I am trying to match spans of one or more “red” or “blue” tokens as entities called COLOR
. So in the sentence
the red red red cat chased the blue blue mouse
I want to see two COLOR
entities: “red red red” and “blue blue”. The number of tokens in a span is variable, so I need to use a pattern quantifier.
I wrote this in my notebook
import spacy
from spacy import displacy
from spacy.matcher import Matcher
nlp = spacy.load("en")
patterns = [
[{"LOWER": "red", "OP": "+"}],
[{"LOWER": "blue", "OP": "+"}]
]
matcher = Matcher(nlp.vocab)
matcher.add("COLOR", None, *patterns)
text = "the red red red cat chased the blue blue mouse"
document = nlp(text)
for match_id, start, end in matcher(document):
document.ents += ((match_id, start, end),)

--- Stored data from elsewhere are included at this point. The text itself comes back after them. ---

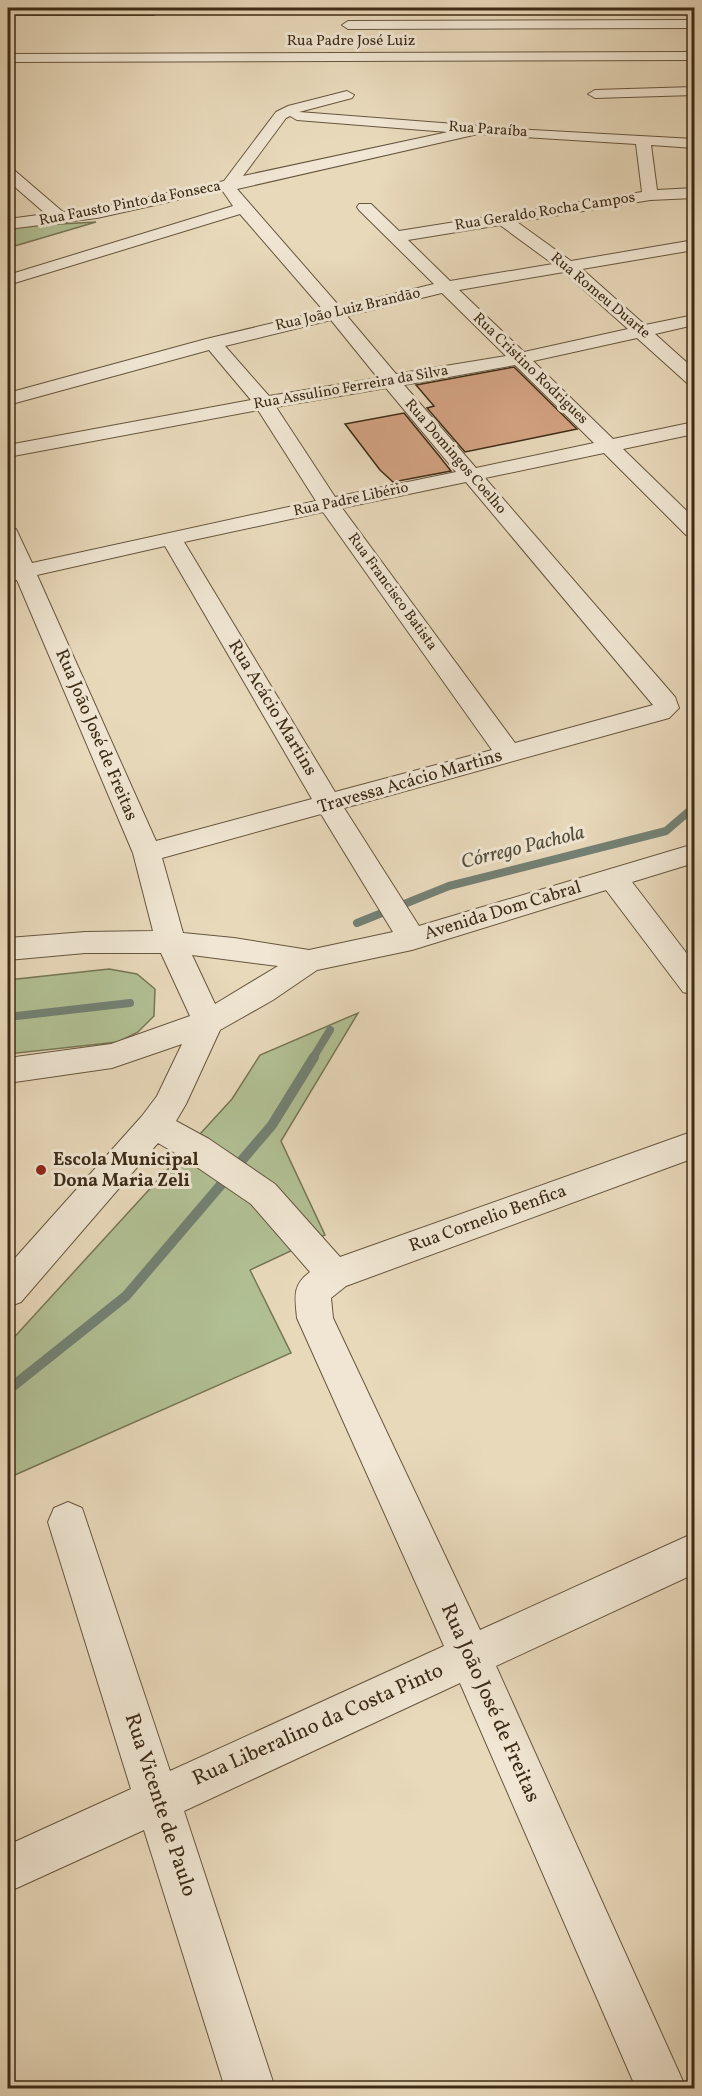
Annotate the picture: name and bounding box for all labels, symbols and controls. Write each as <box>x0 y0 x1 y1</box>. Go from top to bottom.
street label: Rua Padre José Luiz <box>287 31 415 52</box>
street label: Rua Paraíba <box>448 117 528 143</box>
street label: Rua Fausto Pinto da Fonseca <box>37 176 223 232</box>
street label: Rua Geraldo Rocha Campos <box>453 187 637 237</box>
street label: Rua Romeu Duarte <box>546 248 654 344</box>
street label: Rua João Luiz Brandão <box>273 283 423 337</box>
street label: Rua Cristino Rodrigues <box>468 308 592 430</box>
street label: Rua Assulino Ferreira da Silva <box>252 361 450 415</box>
street label: Rua Domingos Coelho <box>399 395 511 519</box>
street label: Rua Padre Libério <box>291 478 411 522</box>
street label: Rua Francisco Batista <box>342 529 442 655</box>
street label: Rua Acácio Martins <box>222 635 322 781</box>
street label: Rua João José de Freitas <box>48 645 144 825</box>
street label: Travessa Acácio Martins <box>315 744 505 820</box>
water label: Córrego Pachola <box>458 819 588 877</box>
street label: Avenida Dom Cabral <box>421 875 585 947</box>
place label: Escola Municipal Dona Maria Zeli <box>53 1148 199 1194</box>
marker: Escola Municipal Dona Maria Zeli <box>34 1163 48 1177</box>
street label: Rua Cornelio Benfica <box>406 1179 570 1259</box>
street label: Rua João José de Freitas <box>433 1599 547 1807</box>
street label: Rua Liberalino da Costa Pinto <box>188 1656 448 1794</box>
street label: Rua Vicente de Paulo <box>117 1710 203 1900</box>

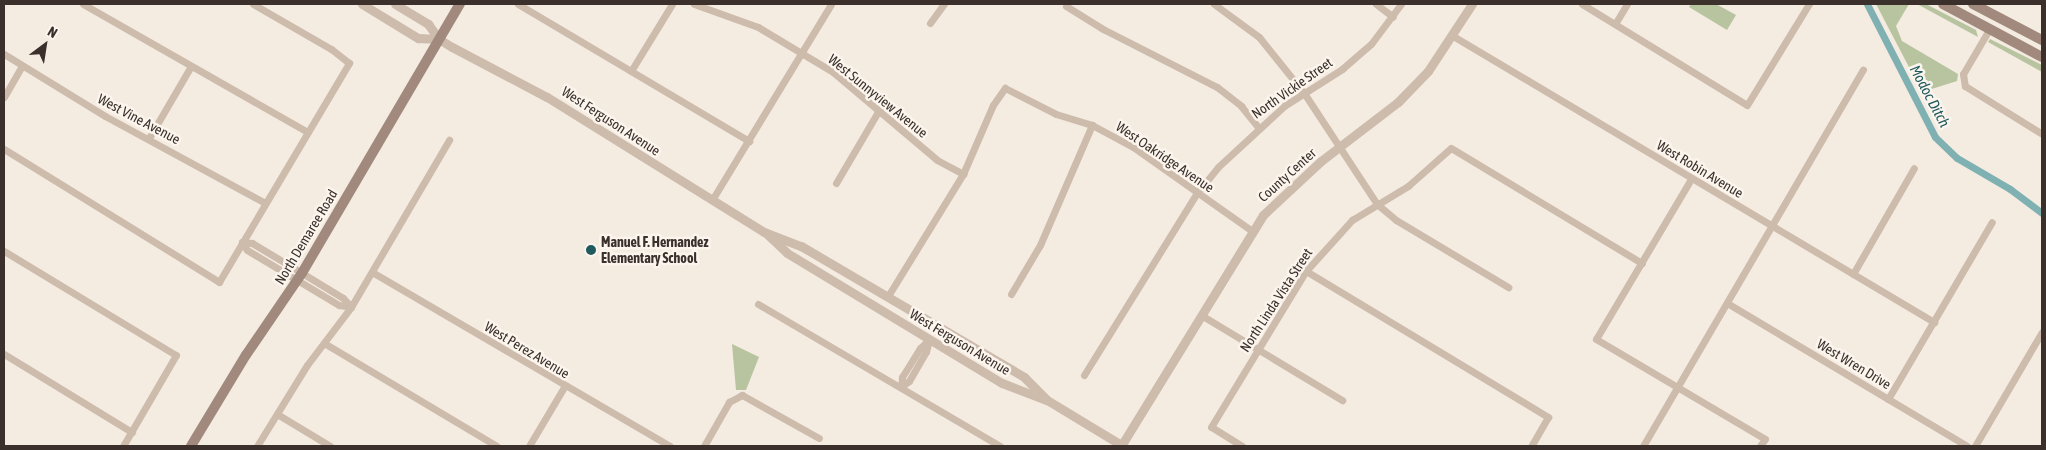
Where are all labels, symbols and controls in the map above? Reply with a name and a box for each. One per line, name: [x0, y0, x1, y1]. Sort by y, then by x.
north arrow: [20, 20, 70, 70]
text: N: [45, 23, 60, 41]
street label: West Sunnyview Avenue: [825, 51, 931, 141]
street label: North Vickie Street: [1248, 54, 1336, 122]
water label: Modoc Ditch: [1906, 62, 1954, 130]
street label: West Ferguson Avenue: [559, 83, 663, 159]
street label: West Vine Avenue: [95, 90, 183, 148]
street label: West Oakridge Avenue: [1113, 118, 1217, 196]
street label: West Robin Avenue: [1654, 137, 1746, 201]
street label: County Center: [1255, 145, 1319, 205]
street label: North Demaree Road: [271, 186, 341, 288]
place label: Manuel F. Hernandez Elementary School: [601, 234, 709, 266]
marker: Manuel F. Hernandez Elementary School: [585, 244, 597, 256]
street label: North Linda Vista Street: [1236, 245, 1316, 355]
street label: West Ferguson Avenue: [907, 305, 1013, 379]
street label: West Perez Avenue: [481, 318, 573, 382]
street label: West Wren Drive: [1814, 335, 1894, 393]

displacy.render(document, style="ent", jupyter=True)
It produces this
Which is not what I want because the entity label is applied to each individual token instead of multiple token spans. The +
quantifier does not appear to be greedy. I get the same result if I omit the "OP": "+"
quantifiers from the patterns.
- Am I misunderstanding the way spaCy pattern matching quantifiers work?
- How do I get the multi-token span annotations that I am looking for?